I hope to get another response. I emailed them pictures but I have not received an answer


----------



## Jeffww (Aug 6, 2010)

I think they thought it was water mold or something which is very common on new wood. But what you showed didn't really look like it. hmm.


----------



## KribsDirect (Nov 15, 2013)

I've seen the slime lots of times. That looks different. Take it back to Petco in my opinion.


----------



## wicca27 (May 3, 2009)

i would take it back and get a refund/exchange and maybe try another piece. after all they should take it back since it is "defective"


----------



## Soothing Shrimp (Nov 9, 2011)

I have to laugh when I see this, "the “slime” is most likely harmless."

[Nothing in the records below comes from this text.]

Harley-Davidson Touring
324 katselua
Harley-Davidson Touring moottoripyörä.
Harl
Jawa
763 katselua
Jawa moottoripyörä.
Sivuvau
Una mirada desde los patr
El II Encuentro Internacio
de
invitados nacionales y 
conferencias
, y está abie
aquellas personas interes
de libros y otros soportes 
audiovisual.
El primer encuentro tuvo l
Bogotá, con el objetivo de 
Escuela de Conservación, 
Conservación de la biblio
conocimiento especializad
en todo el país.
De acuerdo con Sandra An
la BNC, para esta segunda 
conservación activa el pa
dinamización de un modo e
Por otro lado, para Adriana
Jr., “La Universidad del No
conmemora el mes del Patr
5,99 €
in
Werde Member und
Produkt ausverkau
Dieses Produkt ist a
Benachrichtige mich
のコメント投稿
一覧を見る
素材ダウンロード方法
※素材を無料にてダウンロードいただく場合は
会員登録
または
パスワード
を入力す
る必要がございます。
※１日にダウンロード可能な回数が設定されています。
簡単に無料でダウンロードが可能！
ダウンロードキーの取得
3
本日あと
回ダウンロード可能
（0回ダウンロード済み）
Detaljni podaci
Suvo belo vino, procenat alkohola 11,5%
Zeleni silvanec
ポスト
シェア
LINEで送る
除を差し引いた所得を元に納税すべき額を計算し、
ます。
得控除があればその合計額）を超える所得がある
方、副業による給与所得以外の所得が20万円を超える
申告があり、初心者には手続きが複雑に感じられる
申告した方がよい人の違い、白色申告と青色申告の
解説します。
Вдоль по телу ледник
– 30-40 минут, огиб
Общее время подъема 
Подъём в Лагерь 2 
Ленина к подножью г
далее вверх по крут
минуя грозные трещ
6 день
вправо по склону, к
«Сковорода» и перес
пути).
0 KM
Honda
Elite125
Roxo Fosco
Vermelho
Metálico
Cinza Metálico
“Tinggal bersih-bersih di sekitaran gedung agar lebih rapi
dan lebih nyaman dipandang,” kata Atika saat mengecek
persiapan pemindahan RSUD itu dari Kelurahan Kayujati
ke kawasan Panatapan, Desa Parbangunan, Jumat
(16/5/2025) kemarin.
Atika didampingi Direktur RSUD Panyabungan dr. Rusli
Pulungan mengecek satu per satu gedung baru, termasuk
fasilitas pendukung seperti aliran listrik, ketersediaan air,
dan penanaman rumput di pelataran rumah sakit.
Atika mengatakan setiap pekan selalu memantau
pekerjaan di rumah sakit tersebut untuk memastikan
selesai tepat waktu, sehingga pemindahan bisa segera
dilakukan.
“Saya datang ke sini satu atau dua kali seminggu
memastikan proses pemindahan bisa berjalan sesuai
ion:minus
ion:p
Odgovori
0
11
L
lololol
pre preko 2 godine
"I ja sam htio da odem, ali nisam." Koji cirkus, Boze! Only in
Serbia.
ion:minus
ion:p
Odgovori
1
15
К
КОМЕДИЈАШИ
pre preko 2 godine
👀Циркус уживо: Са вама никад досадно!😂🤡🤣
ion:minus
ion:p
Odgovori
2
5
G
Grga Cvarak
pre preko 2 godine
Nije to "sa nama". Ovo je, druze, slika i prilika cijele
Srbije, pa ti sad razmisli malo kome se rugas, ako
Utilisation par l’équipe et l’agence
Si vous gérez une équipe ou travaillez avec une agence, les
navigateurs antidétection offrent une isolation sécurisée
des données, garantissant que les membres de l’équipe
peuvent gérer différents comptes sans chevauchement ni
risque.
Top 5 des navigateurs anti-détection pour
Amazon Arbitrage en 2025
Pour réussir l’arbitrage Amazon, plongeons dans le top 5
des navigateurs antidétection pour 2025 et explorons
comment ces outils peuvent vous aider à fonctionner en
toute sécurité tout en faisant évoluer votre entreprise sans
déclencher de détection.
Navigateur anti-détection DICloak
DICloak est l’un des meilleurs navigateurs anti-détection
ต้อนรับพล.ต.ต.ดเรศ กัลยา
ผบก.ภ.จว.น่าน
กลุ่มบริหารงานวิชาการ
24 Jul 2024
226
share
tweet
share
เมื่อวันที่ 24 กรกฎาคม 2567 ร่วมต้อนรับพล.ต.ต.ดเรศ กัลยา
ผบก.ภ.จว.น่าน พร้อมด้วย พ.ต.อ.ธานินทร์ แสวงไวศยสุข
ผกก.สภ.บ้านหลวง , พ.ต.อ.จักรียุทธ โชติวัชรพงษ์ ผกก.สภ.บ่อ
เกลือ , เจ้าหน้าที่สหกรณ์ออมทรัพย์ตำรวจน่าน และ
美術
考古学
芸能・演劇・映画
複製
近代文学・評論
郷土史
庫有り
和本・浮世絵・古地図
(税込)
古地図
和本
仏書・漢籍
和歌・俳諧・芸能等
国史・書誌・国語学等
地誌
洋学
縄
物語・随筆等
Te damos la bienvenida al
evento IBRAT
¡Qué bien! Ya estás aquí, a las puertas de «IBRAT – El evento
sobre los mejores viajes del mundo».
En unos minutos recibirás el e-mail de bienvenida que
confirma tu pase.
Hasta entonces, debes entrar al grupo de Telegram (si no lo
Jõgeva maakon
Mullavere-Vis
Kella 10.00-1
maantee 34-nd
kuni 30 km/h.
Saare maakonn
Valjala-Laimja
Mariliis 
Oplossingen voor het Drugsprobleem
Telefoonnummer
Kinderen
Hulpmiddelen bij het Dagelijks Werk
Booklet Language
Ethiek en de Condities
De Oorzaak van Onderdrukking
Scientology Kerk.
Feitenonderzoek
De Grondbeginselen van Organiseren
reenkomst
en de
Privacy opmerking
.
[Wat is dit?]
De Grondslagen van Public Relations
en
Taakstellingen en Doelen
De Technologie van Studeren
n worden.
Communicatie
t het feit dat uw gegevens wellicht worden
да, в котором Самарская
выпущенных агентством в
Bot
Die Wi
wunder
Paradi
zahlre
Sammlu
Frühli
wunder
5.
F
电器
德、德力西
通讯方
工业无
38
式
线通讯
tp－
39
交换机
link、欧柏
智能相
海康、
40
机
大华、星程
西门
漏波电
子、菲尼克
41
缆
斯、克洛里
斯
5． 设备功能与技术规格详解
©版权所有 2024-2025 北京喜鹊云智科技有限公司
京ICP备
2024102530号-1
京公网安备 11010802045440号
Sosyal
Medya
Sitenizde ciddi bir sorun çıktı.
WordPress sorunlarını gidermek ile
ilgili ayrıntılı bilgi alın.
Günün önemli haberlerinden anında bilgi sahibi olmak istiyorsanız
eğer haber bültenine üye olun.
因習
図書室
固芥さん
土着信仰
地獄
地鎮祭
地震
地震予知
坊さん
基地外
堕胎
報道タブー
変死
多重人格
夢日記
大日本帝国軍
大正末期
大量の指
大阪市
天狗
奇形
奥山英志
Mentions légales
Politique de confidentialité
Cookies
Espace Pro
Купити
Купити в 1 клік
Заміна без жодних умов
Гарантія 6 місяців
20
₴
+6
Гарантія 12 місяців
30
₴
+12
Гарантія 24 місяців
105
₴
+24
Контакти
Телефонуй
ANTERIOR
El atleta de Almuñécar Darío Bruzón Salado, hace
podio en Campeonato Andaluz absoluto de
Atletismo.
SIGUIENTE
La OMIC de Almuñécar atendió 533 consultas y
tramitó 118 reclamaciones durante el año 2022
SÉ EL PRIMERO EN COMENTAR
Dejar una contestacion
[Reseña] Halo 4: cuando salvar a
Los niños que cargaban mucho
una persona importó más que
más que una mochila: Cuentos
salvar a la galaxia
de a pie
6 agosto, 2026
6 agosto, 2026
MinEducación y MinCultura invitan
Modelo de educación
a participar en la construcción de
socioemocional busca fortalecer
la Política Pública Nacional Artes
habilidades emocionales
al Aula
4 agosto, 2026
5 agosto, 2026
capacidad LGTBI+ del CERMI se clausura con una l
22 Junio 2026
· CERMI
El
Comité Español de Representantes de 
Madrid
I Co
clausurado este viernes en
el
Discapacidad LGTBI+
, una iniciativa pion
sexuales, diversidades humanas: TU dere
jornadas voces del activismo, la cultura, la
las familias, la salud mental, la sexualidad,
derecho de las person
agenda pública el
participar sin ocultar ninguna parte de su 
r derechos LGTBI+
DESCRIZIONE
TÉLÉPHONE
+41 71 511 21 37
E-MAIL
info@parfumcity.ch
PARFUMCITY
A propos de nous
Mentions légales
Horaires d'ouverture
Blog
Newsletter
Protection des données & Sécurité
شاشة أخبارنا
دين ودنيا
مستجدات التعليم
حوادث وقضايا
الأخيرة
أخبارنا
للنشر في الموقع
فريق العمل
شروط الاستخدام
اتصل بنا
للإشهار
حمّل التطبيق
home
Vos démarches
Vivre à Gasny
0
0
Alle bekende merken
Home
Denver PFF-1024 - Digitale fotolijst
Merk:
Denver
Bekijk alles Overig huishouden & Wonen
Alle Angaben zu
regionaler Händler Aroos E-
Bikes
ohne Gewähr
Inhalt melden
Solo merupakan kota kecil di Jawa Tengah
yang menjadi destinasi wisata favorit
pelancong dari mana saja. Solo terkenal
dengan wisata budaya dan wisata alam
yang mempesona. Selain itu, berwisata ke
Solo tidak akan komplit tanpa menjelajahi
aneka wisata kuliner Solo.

After all, it won't be THEIR aquapets it may kill...


----------



## rico1 (Jul 11, 2013)

UPDATE: Since I recieved no response I called Zoomed today. I was asked to provide a picture of the reciept, pictures of the wood showing the sap and address information. They said they would review the pictures and then send me a replacement(yay!) because a hardwood should not be secreting sap. Now im going to wait and see if I get another response or my replacement piece. I guess its better to call that way you get someone who knows what theyre talking about

Oh and thanks a lot you guys! All of you were helpful!


----------